Come ha ricordato Nicholas Barber su Independent, in un articolo intitolato Impassibile ma vivo nel futuro: Buster Keaton il rivoluzionario, le tecnologie Keaton le usa per allargare l’orizzonte cinematografico. Come in Sherlock jr (1924)
dove interpreta un proiezionista che si addormenta e sogna di finire sullo schermo, trovandosi via via in sequenza in un giardino, su una strada, su una scogliera, nella giungla. Cosa che all’epoca senza effetti speciali e montaggi digitali richiedeva una precisione meticolosa nei rilievi per ottenere sempre la stessa distanza dalla cinepresa, andando a girare in location diverse.
Su una nave abbandonata o su un treno in corsa, Buster affronta stoicamente le avversità facendo dell’inventiva la sua forza, capace di andare oltre i limiti senza timore di sconfinare nel surreale. Sino a farsi precipitare addosso la facciata di una casa, correre già da una collina da cui rotolano centinaia di macigni o far precipitare nel fiume un vero treno, la scena più costosa della storia del muto, in The General (1926)
, con un’ambiziosa ricostruzione della guerra civile americana, per Orson Welles “forse il più grande film mai girato”.
Quanto il cinema contemporaneo deve a Buster Keaton , l’ha ben spiegato Tony Zhou, giovane filmmaker e cinefilo di San Francisco in questo montaggio
Buster Keaton – The Art of the Gag from Tony Zhou on Vimeo.
Mentre Rick Chaubet si è spinto in un’approfondita analisi del rapporto di Keaton con la meccanica.
Botanist or electrician?

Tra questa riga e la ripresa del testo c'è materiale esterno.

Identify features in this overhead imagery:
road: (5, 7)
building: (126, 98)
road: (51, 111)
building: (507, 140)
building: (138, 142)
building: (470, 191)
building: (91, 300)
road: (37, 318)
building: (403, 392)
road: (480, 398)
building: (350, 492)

Buster Keaton’s relation to the mechanical: a critical analysis of some interpretations from Rik Chaubet on Vimeo.
Buster che si rialza imperturbabile e incolume dalle cadute più micidiali è un simbolo di resilienza, quasi una metafora del saper rischiare e riscattarsi con successo da un fallimento.
Buster che in tanti film compare nella posa di scrutare lontano è il simbolo di chi sa esplorare territori nuovi, oltre gli stessi limiti del mondo materiale, con spirito visionario.
Con tutta l’ammirazione espressa dalle parole di Jim Carrey, “Che genio creativo… che inventore… con un tipo del genere, c’è solo da rilassarsi e dire: ok non ci arriverò mai”.